_STATED EXERCISE:_ Reproduce word for word the part of the cable modem post that begins at "as you should" and ends after "market :/ )".

_PASSAGE PROVIDED:_
****************************************
2001-03-18 Thread Nathan E Norman
On Sun, Mar 18, 2001 at 04:59:23AM -0900, Ethan Benson wrote:
 On Sun, Mar 18, 2001 at 03:38:36PM +0100, William Leese wrote:
  Having a cable modem I'm concerned with the fact that when I use email my 
  password is sent in clear text over the network. I've heard that there were 
 
 as you should be, cable modems generally are equivilent to large
 unswitched lans, which means any bozo with a cable modem can set thier
 machine to primisquous mode and see every packet sent by any cable
 modem user.  (at least for that segment) 

Bzzzt.  This is simply not true with DOCSIS modems (if you can cite a
provable example I'd love to hear about it).  It's also not true with
LANCity Gen3 modems at least.  It might work with the super-old Zenith
stuff but I don't know anyone sane using that.  (My prior employer
still is in one market :/ )

Cable modems act as a layer-2 bridge.  To prevent the sniffing problem
you are talking about, each modem is programmed to proxy arp a finite
number of MAC addresses (usually one).  So, unless you are a technical
wizard and have access to documentation that the manufacturers won't
even give the cable companies, you are SOL if you want to sniff your
neighbors.

When I worked for a cable provider, I wanted a sniffer so we could
troubleshoot.  Obviously I needed a modem that could be set to
promiscuous mode.  The official word was it couldn't be done.  I was
unofficially informed that it could be done but the manufacturer
didn't plan on that software ever leaving the factory.
****************************************
_SUPPLIED INFORMATION:_
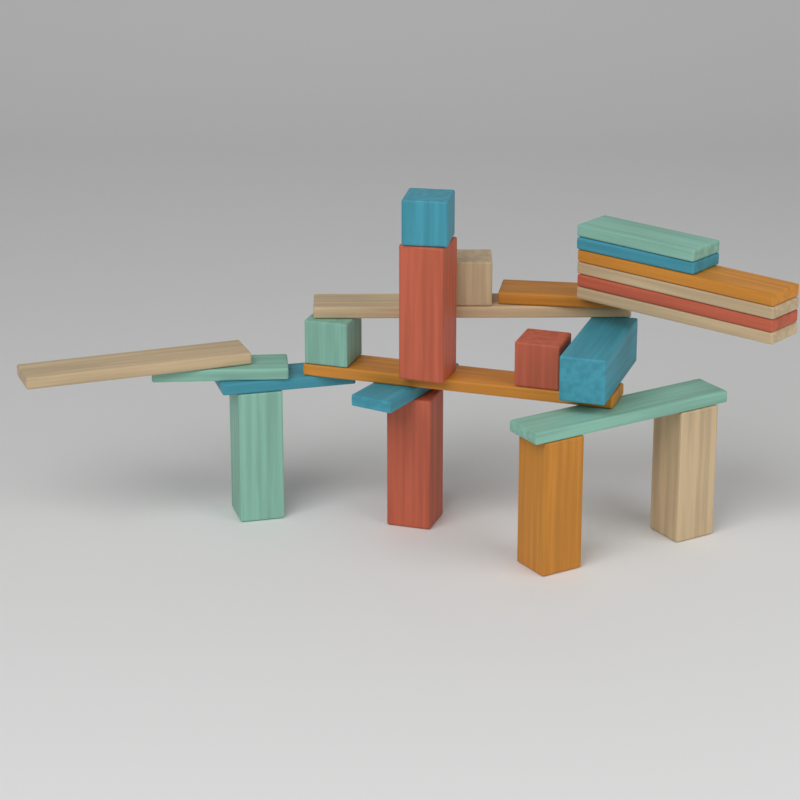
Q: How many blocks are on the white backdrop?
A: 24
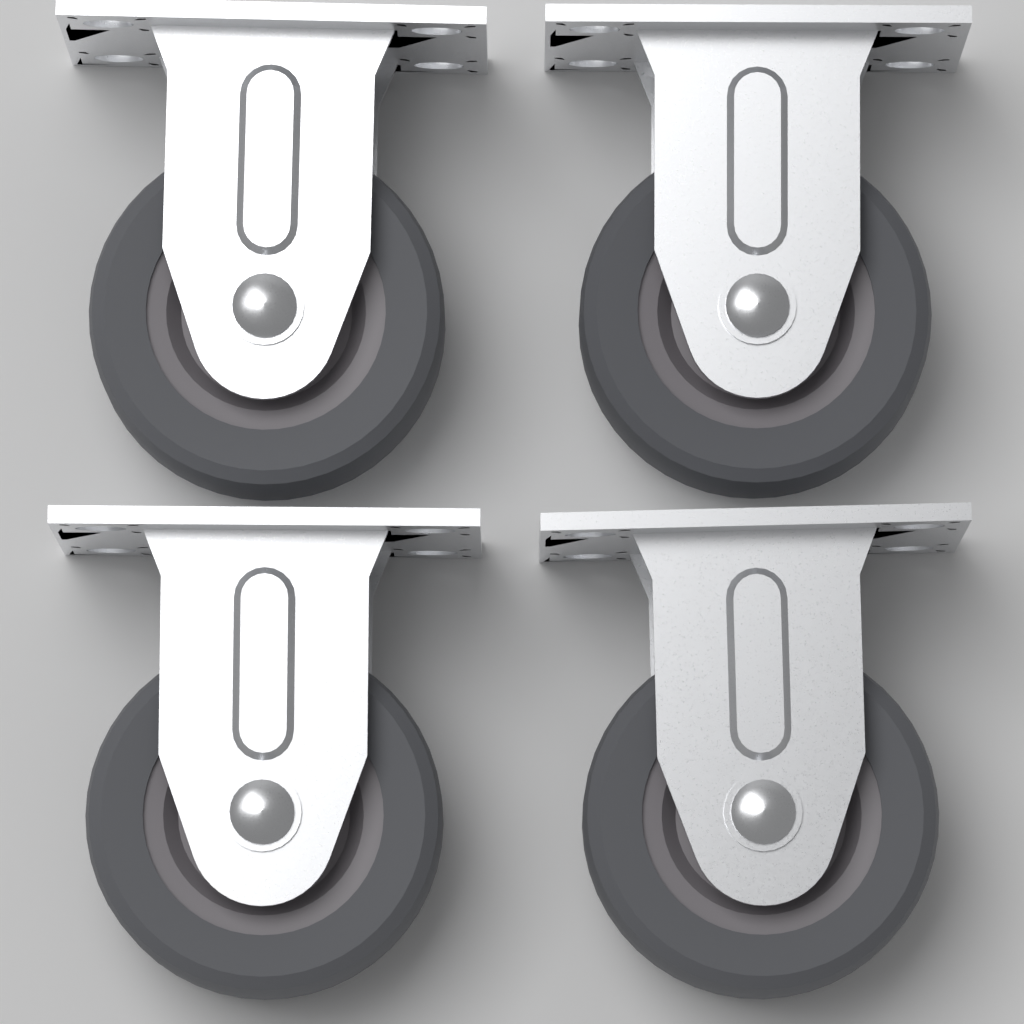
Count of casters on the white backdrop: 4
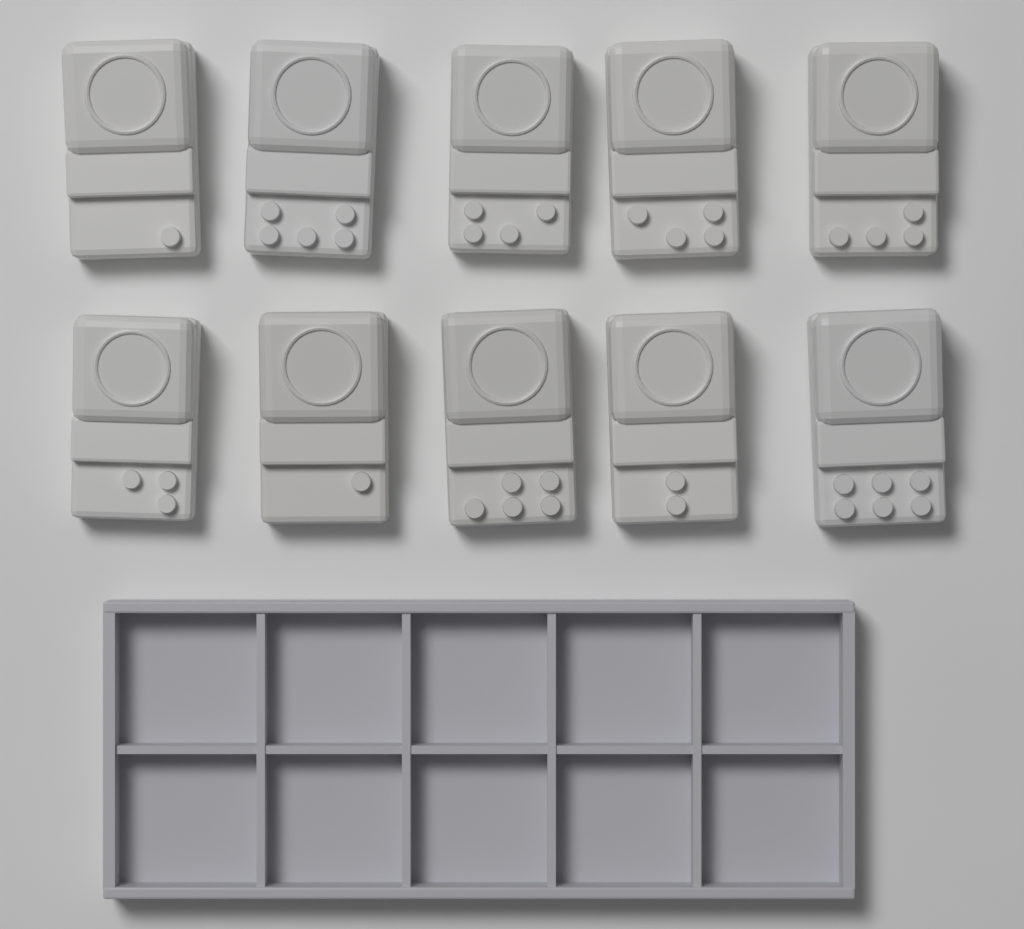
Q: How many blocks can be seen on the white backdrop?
****************************************
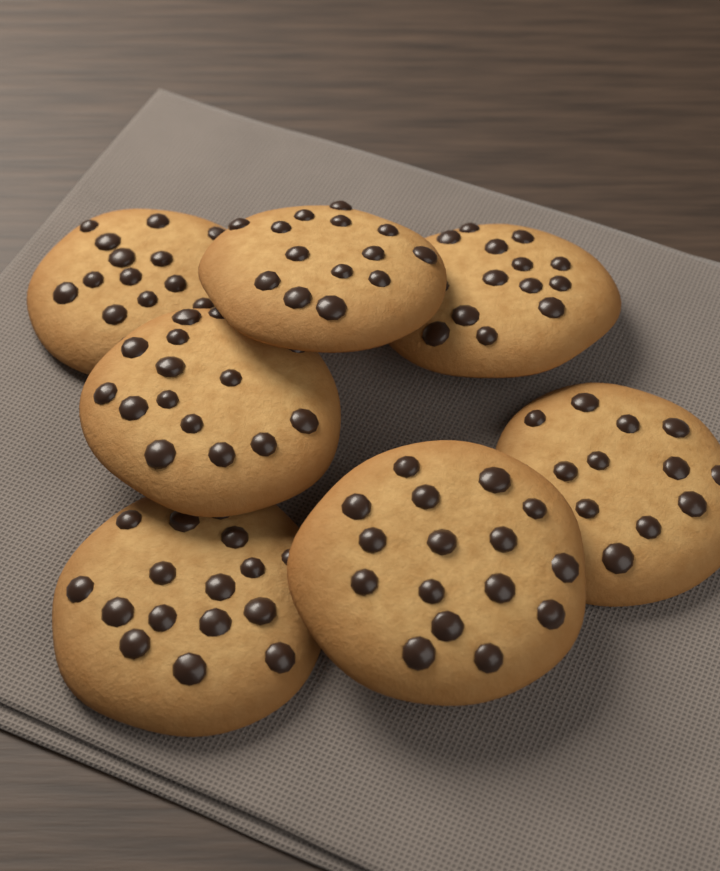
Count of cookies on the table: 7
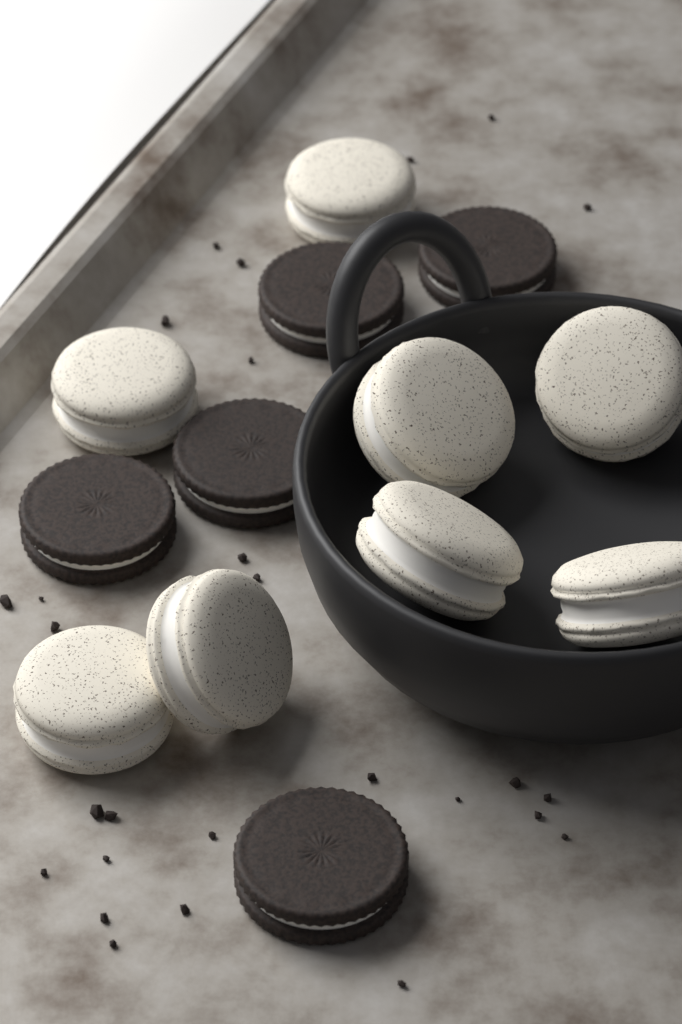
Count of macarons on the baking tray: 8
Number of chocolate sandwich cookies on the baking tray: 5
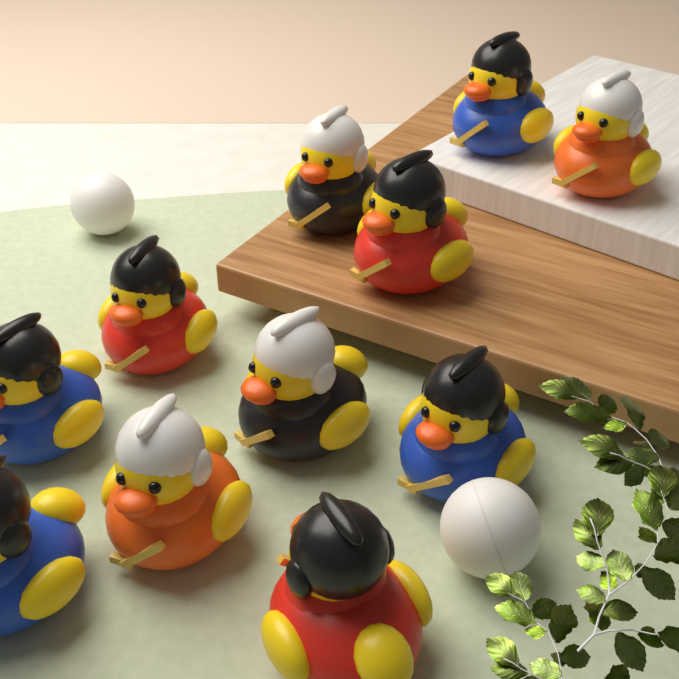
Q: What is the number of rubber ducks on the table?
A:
****************************************
_RESPONSE:_
as you should be, cable modems generally are equivilent to large
 unswitched lans, which means any bozo with a cable modem can set thier
 machine to primisquous mode and see every packet sent by any cable
 modem user.  (at least for that segment) 

Bzzzt.  This is simply not true with DOCSIS modems (if you can cite a
provable example I'd love to hear about it).  It's also not true with
LANCity Gen3 modems at least.  It might work with the super-old Zenith
stuff but I don't know anyone sane using that.  (My prior employer
still is in one market :/ )